**Dataset extract**.
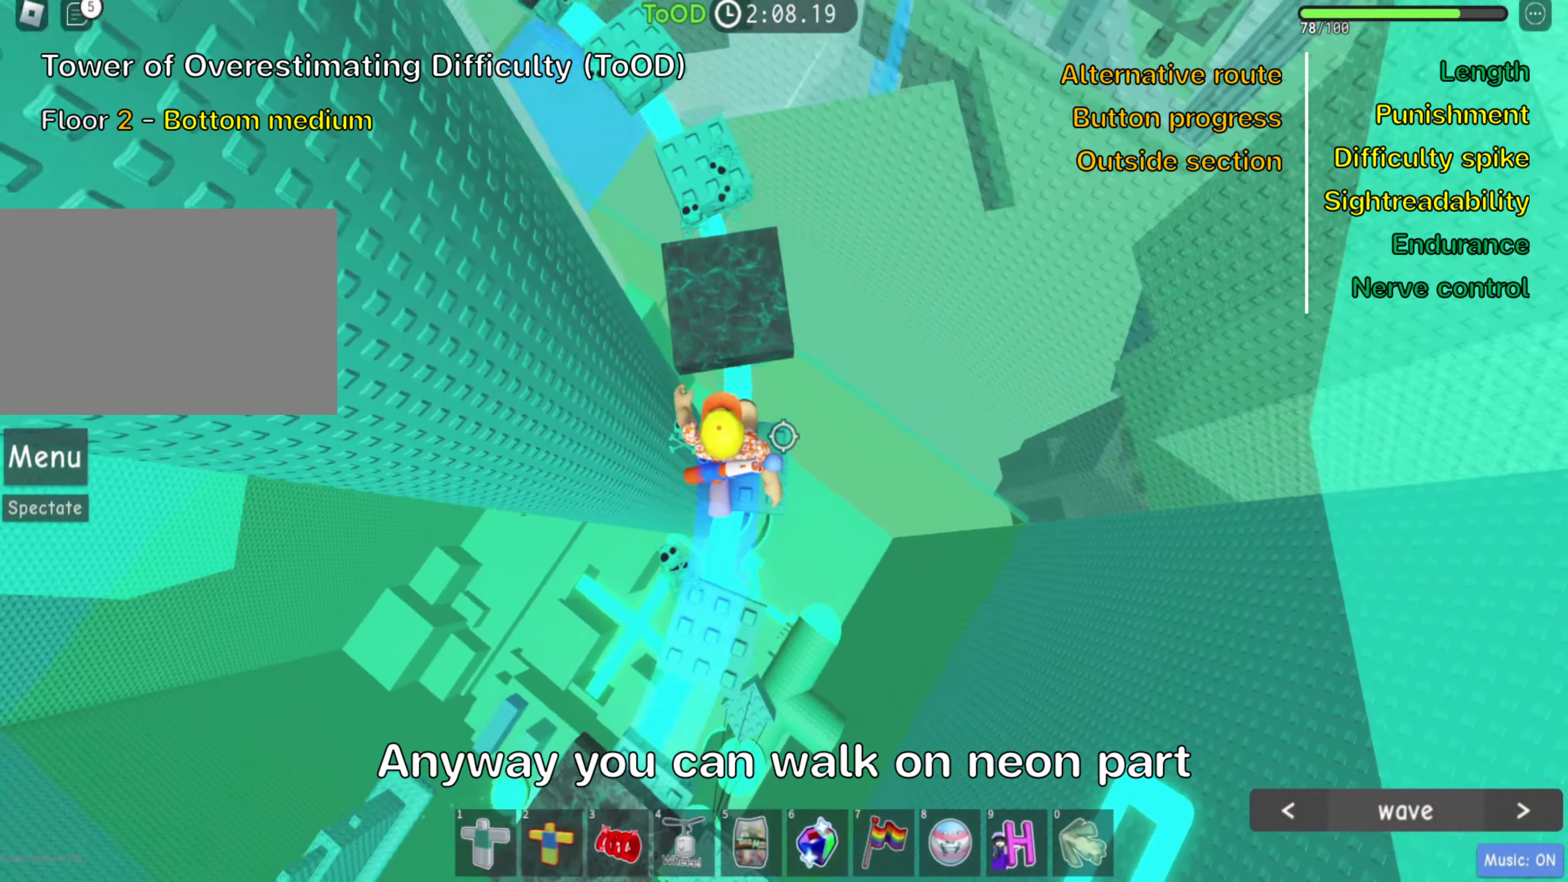
{"keys": ["w"], "events": []}
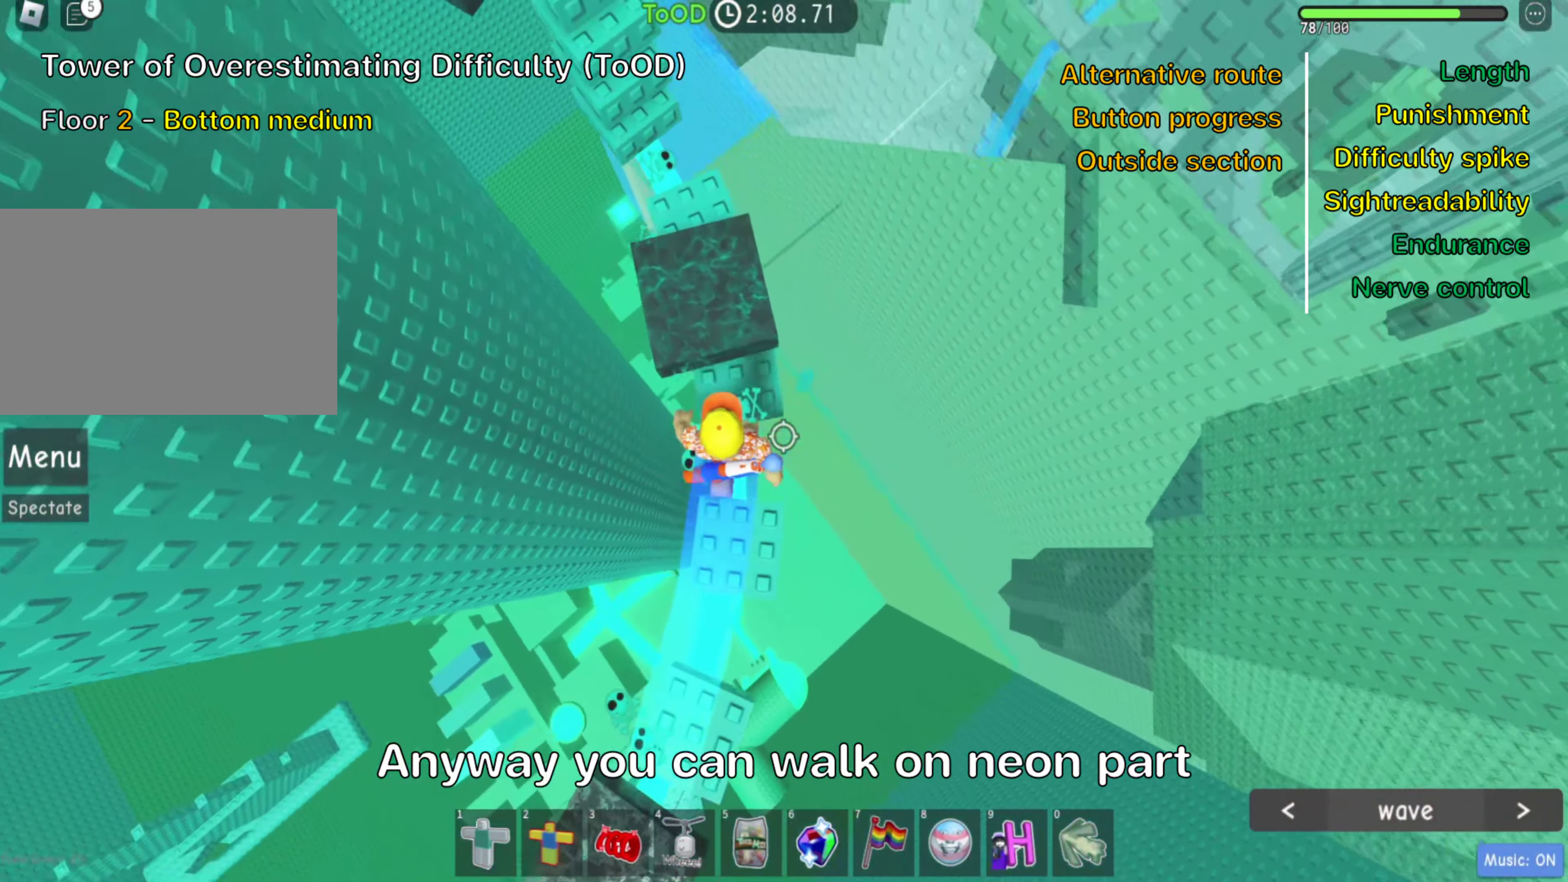
{"keys": ["space", "w"], "events": [[466, "space", "down"]]}
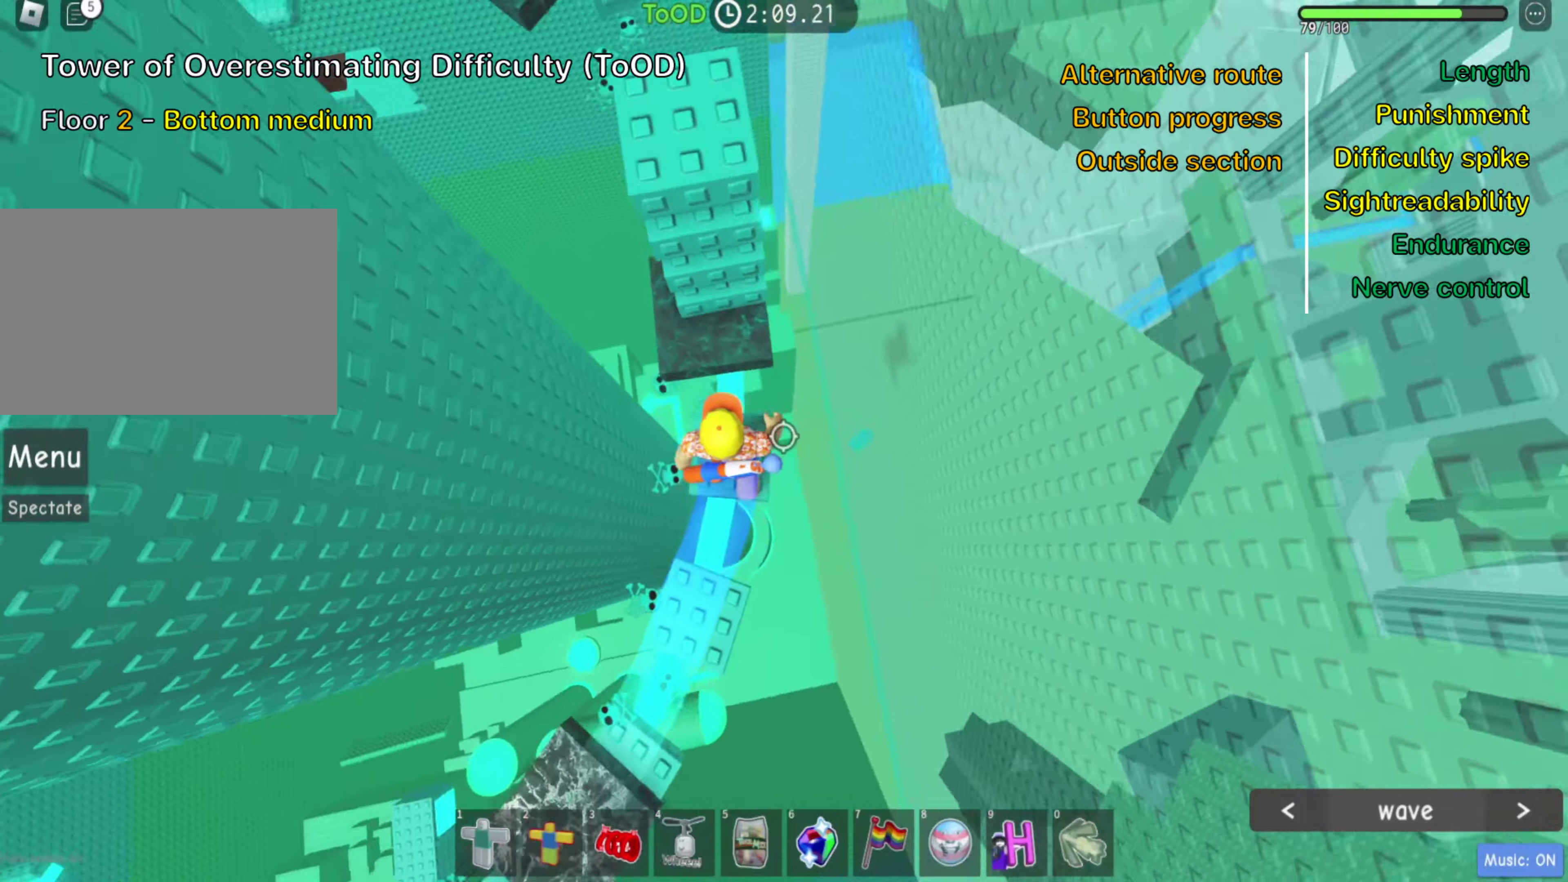
{"keys": ["w"], "events": [[100, "space", "up"], [266, "shift", "down"], [416, "shift", "up"]]}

**Exercise details**. Without the pictures, return the whole of the data exactly as given.

**Solution to the exercise**.
{"keys": ["w"], "events": []}
{"keys": ["space", "w"], "events": [[466, "space", "down"]]}
{"keys": ["w"], "events": [[100, "space", "up"], [266, "shift", "down"], [416, "shift", "up"]]}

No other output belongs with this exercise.